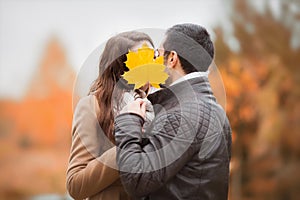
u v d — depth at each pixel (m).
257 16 10.09
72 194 2.36
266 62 9.51
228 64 9.20
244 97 8.88
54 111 18.30
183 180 2.14
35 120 18.50
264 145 8.87
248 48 9.64
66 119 17.97
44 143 17.81
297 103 9.15
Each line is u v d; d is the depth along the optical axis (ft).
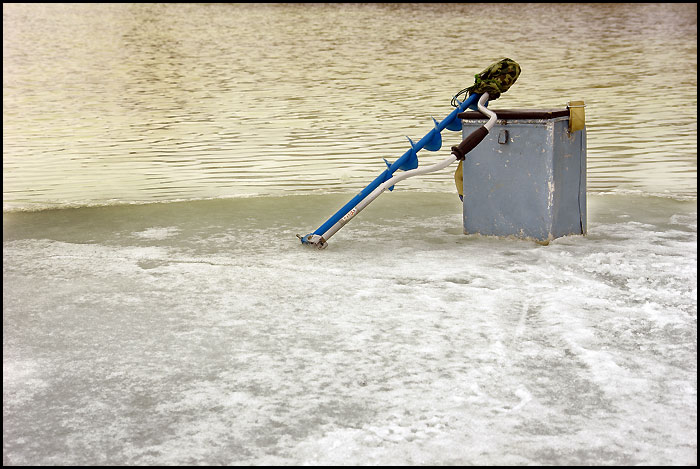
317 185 28.45
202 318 14.87
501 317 14.48
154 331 14.29
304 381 12.10
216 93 56.08
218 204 24.88
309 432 10.60
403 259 18.40
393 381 12.02
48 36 99.35
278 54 78.23
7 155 36.24
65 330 14.46
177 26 109.81
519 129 19.48
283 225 21.93
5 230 22.24
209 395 11.73
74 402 11.64
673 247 18.81
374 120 42.78
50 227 22.48
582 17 111.75
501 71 20.21
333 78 61.36
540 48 77.41
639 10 121.39
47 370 12.76
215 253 19.29
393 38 89.35
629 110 43.01
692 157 31.14
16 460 10.12
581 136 19.97
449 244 19.74
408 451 10.07
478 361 12.64
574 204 20.10
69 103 53.06
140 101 53.42
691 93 48.52
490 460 9.83
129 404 11.53
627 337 13.46
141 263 18.57
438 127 20.56
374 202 24.77
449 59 70.23
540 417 10.83
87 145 38.37
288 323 14.48
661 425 10.57
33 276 17.75
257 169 31.73
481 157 20.11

########

#### Task description
Copy out all the data above exactly, minus the images.

#### Written answer
u v d — depth at each pixel (m).
257 16 10.09
72 194 2.36
266 62 9.51
228 64 9.20
244 97 8.88
54 111 18.30
183 180 2.14
35 120 18.50
264 145 8.87
248 48 9.64
66 119 17.97
44 143 17.81
297 103 9.15
Each line is u v d; d is the depth along the optical axis (ft).
317 185 28.45
202 318 14.87
501 317 14.48
154 331 14.29
304 381 12.10
216 93 56.08
218 204 24.88
309 432 10.60
403 259 18.40
393 381 12.02
48 36 99.35
278 54 78.23
7 155 36.24
65 330 14.46
177 26 109.81
519 129 19.48
283 225 21.93
5 230 22.24
209 395 11.73
74 402 11.64
673 247 18.81
374 120 42.78
50 227 22.48
582 17 111.75
501 71 20.21
333 78 61.36
540 48 77.41
639 10 121.39
47 370 12.76
215 253 19.29
393 38 89.35
629 110 43.01
692 157 31.14
16 460 10.12
581 136 19.97
449 244 19.74
408 451 10.07
478 361 12.64
574 204 20.10
69 103 53.06
140 101 53.42
691 93 48.52
490 460 9.83
129 404 11.53
627 337 13.46
141 263 18.57
438 127 20.56
374 202 24.77
449 59 70.23
540 417 10.83
87 145 38.37
288 323 14.48
661 425 10.57
33 276 17.75
257 169 31.73
481 157 20.11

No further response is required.